Breaking down borders, the EU's 'macro-regional approach' is proving very popular across the continent - pioneering a new method of cooperation between European regions. As the Commission works on a proposal for the fourth EU Macro-Regional Strategy, I told Euronews that these Strategies are about results, not structures.
The EU Macro-Regional Strategies for the Baltic Sea and the Danube started a new trend which is changing the way regions work together across Europe - both EU and non-EU alike. I had the pleasure of launching the third such Strategy for the Adriatic-Ionian region soon after I took over the reigns of EU Regional Policy, and now my services are working on a proposal for the Alpine region.
So, it's no wonder that the approach is featured in the latest episode of the Euronews programme Real Economy. Reporting from Croatia - a country participating in two Strategies, they assess the success of these Strategies and the challenges they are helping to overcome. I spoke to them here in Brussels and told them why I think this way of working makes sense.
For me, the macro-regional approach is a logical way to solve shared problems together that you cannot deal with on your own.
But the results speak for themselves: these Strategies have brought about projects that tackle the pressing challenges across Europe - from Energy, with the Danube Region Smart Grid Concept, to Environmental Protection with the reduction of phosphates caused by detergents in the Baltic Sea or stronger police cooperation to fight organised crime. This joint approach is achieving benefits that no country could achieve on its own - whether tackling flood risk, or sea and river pollution, to ensuring brain drain becomes brain circulation and the completion of sustainable and successful transport links.
I made the point to Euronews that while the Commission is there to support the countries involved in these strategies, we should not be running the show.
National political leaders (and ministers) need to provide the lead if these strategies are to work - with real results for ordinary people.
We are also expanding our experience of working on an equal footing with non-EU members. The Danube Strategy set this model in motion with 5 non-EU countries participating, including Ukraine, but the Adriatic-Ionian, for the first time, sees an equal number of EU and non-EU countries joining forces. This clearly has huge potential for Europe and represents a real opportunity for the Western Balkans in terms of EU integration.
Watch the episode and decide for yourself, but afterwards I hope you will agree with me that Macro-Regional Strategies are Europe in action!

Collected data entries
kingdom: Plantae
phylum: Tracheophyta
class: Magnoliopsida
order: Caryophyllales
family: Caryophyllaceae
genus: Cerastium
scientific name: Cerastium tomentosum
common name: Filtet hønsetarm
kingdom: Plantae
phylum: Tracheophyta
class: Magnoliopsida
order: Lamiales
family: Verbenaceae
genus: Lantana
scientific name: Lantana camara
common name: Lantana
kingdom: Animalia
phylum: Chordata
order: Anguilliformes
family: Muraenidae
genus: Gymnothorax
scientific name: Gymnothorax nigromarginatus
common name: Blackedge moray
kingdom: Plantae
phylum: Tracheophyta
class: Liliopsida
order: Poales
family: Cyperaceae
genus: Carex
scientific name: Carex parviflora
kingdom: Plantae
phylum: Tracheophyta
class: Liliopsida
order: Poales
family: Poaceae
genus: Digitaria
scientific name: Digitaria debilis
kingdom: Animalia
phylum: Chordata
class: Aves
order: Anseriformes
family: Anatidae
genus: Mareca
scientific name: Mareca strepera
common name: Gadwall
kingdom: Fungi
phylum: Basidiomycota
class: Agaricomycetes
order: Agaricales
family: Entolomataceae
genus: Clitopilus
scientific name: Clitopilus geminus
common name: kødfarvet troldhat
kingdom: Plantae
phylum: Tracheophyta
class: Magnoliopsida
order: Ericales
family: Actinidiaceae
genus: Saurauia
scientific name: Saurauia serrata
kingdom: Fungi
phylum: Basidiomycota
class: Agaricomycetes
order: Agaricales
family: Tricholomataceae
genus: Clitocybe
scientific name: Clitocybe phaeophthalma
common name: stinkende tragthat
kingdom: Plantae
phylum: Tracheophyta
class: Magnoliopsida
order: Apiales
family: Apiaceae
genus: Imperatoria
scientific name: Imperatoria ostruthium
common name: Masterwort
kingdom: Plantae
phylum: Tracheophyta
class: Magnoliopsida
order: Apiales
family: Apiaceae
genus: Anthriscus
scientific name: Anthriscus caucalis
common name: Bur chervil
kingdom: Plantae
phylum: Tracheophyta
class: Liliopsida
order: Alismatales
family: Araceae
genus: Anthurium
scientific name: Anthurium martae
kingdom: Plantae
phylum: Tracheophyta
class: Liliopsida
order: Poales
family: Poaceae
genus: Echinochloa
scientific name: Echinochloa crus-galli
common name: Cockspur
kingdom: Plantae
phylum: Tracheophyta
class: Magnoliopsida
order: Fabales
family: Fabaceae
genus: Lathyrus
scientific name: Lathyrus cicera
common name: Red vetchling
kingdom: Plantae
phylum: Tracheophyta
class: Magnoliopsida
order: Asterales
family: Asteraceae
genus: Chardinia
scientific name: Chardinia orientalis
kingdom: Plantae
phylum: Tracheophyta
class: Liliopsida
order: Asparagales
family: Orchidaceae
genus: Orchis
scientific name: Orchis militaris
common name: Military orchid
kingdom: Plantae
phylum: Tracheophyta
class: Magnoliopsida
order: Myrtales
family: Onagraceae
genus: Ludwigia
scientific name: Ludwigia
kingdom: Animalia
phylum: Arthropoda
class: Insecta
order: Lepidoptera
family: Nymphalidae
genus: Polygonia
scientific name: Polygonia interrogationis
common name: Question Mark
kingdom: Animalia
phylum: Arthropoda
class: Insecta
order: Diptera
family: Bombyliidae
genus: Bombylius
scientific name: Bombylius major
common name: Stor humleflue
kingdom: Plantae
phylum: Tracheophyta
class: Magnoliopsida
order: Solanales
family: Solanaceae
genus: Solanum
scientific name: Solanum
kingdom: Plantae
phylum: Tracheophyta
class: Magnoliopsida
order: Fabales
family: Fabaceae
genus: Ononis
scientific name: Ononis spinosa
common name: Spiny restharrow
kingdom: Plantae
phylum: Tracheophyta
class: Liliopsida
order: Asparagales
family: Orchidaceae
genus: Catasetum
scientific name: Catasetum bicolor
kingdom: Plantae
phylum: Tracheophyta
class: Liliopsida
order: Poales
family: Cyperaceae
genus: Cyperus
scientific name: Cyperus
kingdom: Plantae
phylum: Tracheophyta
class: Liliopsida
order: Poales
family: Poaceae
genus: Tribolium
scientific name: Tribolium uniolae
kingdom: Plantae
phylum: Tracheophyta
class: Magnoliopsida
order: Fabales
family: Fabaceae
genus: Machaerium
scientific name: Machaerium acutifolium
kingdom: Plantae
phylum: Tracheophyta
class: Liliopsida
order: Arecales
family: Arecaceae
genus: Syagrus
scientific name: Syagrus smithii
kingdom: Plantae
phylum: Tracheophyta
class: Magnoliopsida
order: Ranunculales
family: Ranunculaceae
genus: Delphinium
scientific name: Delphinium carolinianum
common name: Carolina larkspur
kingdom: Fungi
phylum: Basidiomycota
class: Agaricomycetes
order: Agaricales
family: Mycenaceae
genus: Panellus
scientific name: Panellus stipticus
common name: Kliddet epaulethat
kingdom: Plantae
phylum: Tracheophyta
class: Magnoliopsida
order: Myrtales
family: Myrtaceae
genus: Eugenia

(Task description): Reproduce the passage of the text on EU macro-regional strategies from "Breaking down borders, the" up to and including "the Alpine region.".

(Task solution):
Breaking down borders, the EU's 'macro-regional approach' is proving very popular across the continent - pioneering a new method of cooperation between European regions. As the Commission works on a proposal for the fourth EU Macro-Regional Strategy, I told Euronews that these Strategies are about results, not structures.
The EU Macro-Regional Strategies for the Baltic Sea and the Danube started a new trend which is changing the way regions work together across Europe - both EU and non-EU alike. I had the pleasure of launching the third such Strategy for the Adriatic-Ionian region soon after I took over the reigns of EU Regional Policy, and now my services are working on a proposal for the Alpine region.